ClusterSight monitors is_readonly on every replica every 60 seconds as part of the U (Uptime) PULSE dimension:

  • Instant detection — alerts within 60 seconds of a replica going read-only
  • Stale data estimation — calculates how much data the read-only replica is missing
  • Impact assessment — estimates query volume hitting the stale replica
  • Recovery tracking — monitors queue drain and delay reduction after ZK reconnection
  • ZooKeeper health trending — catches session degradation before read-only state occurs

A read-only replica drops the U score to 40 or below. The health score immediately reflects the severity.

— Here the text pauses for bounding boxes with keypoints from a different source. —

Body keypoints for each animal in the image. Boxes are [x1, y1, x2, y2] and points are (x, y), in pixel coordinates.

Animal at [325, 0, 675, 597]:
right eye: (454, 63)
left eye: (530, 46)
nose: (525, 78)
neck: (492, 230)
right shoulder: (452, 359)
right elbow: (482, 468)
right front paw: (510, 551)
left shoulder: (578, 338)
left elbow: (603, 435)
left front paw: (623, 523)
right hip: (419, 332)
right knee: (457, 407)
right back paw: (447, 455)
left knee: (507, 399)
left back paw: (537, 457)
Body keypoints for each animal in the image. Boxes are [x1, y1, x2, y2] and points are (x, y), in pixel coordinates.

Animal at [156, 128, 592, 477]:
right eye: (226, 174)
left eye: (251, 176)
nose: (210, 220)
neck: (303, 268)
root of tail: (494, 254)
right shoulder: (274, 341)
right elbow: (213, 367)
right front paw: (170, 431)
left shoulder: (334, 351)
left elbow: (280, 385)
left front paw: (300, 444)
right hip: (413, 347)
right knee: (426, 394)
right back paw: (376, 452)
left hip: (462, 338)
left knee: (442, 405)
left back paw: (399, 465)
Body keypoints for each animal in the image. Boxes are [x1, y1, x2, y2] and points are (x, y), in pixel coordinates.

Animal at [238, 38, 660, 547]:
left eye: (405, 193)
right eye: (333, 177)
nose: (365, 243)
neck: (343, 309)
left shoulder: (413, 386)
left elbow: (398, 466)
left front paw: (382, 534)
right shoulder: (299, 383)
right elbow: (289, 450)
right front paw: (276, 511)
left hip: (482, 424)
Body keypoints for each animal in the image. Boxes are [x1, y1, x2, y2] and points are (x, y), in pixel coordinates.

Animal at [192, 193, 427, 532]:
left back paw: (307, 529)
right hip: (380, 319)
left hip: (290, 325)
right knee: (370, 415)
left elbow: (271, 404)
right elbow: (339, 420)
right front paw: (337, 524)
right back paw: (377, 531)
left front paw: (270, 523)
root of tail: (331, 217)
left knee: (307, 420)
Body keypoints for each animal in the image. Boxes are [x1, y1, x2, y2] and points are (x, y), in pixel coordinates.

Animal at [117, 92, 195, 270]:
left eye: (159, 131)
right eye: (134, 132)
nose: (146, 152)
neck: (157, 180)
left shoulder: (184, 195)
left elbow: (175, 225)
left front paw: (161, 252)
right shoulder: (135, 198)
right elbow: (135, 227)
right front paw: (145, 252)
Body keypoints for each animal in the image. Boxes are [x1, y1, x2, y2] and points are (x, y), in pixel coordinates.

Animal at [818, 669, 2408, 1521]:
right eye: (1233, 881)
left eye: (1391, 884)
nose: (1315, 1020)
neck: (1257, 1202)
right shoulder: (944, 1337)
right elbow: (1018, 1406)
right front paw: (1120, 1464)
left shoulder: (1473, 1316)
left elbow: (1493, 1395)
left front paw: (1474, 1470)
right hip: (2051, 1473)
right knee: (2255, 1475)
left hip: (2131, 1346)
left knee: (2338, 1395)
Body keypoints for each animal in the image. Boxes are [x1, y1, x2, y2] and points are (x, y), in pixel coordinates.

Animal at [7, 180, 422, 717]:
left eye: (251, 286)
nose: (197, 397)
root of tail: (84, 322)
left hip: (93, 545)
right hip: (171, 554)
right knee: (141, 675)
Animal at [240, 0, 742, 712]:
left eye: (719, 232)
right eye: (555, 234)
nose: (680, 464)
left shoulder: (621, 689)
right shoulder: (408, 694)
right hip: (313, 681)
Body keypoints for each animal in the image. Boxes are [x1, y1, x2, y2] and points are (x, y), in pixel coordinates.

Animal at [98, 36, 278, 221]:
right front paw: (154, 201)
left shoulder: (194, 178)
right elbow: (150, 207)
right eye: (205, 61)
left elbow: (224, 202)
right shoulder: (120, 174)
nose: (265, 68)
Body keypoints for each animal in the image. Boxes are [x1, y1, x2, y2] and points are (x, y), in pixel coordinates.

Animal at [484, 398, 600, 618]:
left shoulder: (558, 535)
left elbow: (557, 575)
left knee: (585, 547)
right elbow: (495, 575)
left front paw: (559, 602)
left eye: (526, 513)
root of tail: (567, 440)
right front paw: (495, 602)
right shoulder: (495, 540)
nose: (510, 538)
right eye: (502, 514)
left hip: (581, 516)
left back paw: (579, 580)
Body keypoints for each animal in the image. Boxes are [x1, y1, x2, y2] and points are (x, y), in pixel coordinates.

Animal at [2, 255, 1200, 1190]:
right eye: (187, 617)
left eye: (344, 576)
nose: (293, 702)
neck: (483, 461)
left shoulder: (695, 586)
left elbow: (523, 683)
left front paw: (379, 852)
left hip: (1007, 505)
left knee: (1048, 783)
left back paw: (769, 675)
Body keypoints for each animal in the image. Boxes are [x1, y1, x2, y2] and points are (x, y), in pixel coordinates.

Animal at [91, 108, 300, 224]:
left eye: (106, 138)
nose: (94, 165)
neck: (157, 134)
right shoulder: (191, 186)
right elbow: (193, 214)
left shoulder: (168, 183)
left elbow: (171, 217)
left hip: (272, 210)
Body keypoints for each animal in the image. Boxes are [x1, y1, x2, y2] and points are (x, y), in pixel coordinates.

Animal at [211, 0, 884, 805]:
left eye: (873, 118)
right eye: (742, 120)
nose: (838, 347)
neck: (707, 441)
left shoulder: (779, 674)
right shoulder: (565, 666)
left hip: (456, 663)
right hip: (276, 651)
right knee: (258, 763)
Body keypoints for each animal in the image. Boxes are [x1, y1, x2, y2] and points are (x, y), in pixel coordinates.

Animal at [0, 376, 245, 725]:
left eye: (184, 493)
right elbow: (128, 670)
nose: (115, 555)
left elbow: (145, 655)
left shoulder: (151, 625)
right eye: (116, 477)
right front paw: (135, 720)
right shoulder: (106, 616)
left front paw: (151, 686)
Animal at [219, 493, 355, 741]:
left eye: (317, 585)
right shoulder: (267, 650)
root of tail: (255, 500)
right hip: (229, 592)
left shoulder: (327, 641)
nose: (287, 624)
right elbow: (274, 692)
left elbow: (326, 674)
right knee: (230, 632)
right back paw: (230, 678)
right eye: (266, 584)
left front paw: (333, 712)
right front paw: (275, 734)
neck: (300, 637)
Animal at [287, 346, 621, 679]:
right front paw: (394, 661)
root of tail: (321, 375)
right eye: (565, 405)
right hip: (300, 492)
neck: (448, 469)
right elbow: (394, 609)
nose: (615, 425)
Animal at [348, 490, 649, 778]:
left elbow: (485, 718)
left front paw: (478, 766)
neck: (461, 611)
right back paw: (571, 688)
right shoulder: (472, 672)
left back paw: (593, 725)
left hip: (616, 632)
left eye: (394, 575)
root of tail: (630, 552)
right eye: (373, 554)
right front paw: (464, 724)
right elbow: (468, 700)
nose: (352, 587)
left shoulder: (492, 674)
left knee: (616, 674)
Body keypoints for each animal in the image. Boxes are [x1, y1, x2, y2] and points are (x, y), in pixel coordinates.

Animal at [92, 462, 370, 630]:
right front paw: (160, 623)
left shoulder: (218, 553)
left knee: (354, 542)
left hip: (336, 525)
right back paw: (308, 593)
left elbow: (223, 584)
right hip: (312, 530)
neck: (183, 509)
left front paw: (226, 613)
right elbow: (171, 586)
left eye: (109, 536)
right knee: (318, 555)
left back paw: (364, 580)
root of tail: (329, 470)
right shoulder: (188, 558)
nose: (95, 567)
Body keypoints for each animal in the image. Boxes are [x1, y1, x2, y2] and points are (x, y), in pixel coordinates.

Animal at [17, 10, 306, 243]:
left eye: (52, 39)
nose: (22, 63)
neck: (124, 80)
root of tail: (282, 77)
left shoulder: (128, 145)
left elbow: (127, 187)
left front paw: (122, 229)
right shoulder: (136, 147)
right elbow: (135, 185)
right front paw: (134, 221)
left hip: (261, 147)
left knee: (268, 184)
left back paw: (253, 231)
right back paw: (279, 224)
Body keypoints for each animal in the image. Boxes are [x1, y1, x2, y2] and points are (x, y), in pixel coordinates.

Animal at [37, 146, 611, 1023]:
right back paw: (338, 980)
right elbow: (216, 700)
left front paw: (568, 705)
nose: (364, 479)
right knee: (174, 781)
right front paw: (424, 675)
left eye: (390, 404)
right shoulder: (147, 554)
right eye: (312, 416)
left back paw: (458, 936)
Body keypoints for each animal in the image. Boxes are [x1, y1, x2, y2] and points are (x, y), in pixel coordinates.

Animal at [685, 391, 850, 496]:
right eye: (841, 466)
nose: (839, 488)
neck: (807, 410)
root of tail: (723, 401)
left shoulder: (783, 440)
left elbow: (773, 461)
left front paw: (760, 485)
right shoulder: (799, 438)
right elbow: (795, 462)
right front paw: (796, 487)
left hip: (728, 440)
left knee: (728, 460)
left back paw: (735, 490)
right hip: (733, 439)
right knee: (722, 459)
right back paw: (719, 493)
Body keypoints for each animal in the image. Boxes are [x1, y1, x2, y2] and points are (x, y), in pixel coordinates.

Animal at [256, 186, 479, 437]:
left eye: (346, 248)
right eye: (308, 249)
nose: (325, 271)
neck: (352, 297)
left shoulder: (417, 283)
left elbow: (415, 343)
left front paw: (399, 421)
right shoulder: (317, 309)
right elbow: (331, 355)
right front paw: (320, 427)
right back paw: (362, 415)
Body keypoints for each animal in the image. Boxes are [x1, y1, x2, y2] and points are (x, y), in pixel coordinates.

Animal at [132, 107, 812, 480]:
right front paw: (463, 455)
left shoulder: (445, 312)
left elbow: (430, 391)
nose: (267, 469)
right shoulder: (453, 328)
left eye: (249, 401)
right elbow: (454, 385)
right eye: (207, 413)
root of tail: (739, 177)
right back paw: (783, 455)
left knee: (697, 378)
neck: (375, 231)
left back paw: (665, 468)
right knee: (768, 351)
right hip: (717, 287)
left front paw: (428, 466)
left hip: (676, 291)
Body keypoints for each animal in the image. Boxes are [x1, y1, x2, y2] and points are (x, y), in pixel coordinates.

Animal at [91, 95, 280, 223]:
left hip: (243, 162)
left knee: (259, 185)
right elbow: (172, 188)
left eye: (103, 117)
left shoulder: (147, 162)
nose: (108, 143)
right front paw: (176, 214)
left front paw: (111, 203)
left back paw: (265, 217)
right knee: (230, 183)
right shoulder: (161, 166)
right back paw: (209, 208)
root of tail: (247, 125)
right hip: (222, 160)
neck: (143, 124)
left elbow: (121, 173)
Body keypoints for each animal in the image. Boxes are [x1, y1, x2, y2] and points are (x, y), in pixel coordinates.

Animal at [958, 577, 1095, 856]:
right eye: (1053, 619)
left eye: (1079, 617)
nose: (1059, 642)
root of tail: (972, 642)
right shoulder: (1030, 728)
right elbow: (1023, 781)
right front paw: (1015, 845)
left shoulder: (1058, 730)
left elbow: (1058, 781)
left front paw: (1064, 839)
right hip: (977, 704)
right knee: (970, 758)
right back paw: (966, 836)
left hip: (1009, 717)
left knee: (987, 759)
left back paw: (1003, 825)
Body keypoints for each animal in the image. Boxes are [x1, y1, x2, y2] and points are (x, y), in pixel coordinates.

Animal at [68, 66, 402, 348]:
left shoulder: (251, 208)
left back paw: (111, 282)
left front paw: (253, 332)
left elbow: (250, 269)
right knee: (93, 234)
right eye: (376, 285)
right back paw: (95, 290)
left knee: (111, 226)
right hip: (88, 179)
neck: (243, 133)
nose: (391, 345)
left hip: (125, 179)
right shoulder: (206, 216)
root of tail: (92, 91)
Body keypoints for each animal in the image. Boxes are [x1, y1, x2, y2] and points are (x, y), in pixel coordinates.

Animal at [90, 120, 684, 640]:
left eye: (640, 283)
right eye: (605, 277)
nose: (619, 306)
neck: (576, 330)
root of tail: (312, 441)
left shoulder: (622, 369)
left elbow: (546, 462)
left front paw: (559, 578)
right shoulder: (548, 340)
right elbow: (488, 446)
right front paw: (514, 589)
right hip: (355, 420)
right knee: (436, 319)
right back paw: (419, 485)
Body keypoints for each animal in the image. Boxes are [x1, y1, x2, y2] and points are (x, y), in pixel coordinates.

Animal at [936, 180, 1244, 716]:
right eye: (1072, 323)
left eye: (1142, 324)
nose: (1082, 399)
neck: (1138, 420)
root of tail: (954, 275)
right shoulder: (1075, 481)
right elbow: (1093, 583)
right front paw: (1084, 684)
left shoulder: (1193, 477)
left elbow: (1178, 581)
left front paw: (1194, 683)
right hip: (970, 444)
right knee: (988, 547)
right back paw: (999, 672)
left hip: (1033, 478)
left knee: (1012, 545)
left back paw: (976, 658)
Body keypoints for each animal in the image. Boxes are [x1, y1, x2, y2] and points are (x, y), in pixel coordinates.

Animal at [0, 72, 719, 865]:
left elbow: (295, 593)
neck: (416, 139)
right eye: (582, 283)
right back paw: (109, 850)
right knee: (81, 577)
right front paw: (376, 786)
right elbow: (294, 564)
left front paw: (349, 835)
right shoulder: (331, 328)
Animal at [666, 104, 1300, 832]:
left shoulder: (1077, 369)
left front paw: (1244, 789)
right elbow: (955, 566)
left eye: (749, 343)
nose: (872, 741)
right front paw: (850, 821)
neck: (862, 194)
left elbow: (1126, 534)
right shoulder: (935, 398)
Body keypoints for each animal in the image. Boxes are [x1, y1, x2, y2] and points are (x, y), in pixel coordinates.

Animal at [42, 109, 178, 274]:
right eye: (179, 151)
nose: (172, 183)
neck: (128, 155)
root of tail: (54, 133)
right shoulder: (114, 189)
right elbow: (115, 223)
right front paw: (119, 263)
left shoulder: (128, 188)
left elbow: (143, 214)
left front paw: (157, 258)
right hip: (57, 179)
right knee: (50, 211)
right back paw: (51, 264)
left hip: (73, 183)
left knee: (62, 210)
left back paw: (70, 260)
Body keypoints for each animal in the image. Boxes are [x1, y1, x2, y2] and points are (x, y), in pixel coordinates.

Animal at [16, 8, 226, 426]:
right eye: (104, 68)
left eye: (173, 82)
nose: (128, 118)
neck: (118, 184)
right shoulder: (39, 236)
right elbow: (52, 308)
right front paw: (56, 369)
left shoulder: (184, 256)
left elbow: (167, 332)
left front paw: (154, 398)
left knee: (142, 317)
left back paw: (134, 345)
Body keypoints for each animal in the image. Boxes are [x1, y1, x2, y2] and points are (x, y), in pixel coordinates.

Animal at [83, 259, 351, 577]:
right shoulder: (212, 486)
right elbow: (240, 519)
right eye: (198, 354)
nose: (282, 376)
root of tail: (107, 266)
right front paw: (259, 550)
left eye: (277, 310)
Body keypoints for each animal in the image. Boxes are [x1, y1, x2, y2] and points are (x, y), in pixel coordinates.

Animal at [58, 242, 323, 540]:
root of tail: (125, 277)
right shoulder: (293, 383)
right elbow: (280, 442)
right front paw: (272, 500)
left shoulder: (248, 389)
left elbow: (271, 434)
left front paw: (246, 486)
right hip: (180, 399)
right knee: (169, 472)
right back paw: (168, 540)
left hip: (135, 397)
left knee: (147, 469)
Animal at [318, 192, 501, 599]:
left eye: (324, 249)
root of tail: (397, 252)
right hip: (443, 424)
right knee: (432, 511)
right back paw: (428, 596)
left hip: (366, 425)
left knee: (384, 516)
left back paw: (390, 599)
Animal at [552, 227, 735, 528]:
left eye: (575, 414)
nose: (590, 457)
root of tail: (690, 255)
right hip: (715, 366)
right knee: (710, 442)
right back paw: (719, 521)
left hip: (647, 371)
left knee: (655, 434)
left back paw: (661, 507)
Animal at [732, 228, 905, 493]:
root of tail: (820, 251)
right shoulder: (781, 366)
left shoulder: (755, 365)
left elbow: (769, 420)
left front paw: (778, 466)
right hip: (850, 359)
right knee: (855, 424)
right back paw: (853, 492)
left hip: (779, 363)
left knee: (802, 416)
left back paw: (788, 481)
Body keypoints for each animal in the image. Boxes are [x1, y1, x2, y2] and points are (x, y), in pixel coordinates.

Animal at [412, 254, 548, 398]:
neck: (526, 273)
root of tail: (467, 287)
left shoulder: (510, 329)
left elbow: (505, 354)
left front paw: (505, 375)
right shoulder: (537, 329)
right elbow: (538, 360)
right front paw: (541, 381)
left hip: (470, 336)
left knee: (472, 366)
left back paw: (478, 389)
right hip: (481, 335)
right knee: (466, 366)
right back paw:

Check your cluster's PULSE.


This post is part of the PULSE Check series — tactical health checks for ClickHouse operators.

Read next:

Frequently Asked Questions

What does read-only mean for a ClickHouse replica?

A read-only replica has lost its ZooKeeper/Keeper session and cannot process writes, replication, or merges. It continues serving read queries with whatever data it had when the session was lost — meaning queries return stale, frozen-in-time results.

How do I check if a ClickHouse replica is read-only?

Query SELECT database, table, replica_name, is_readonly, absolute_delay FROM system.replicas WHERE is_readonly = 1. Any result means that replica is serving stale data for those tables.

Why does a ClickHouse replica go read-only?

Common causes: ZooKeeper/Keeper session timeout (network issues or ZK overload), ZooKeeper node failure, ClickHouse unable to create ephemeral nodes, or manual read-only flag set in ZooKeeper. The replica will automatically recover when the ZooKeeper session is re-established.

Does a read-only ClickHouse replica still serve queries?

Yes. A read-only replica continues serving SELECT queries with stale data. Load balancers see the replica as healthy because it responds to health checks. This is what makes read-only state dangerous — it's invisible to infrastructure monitoring.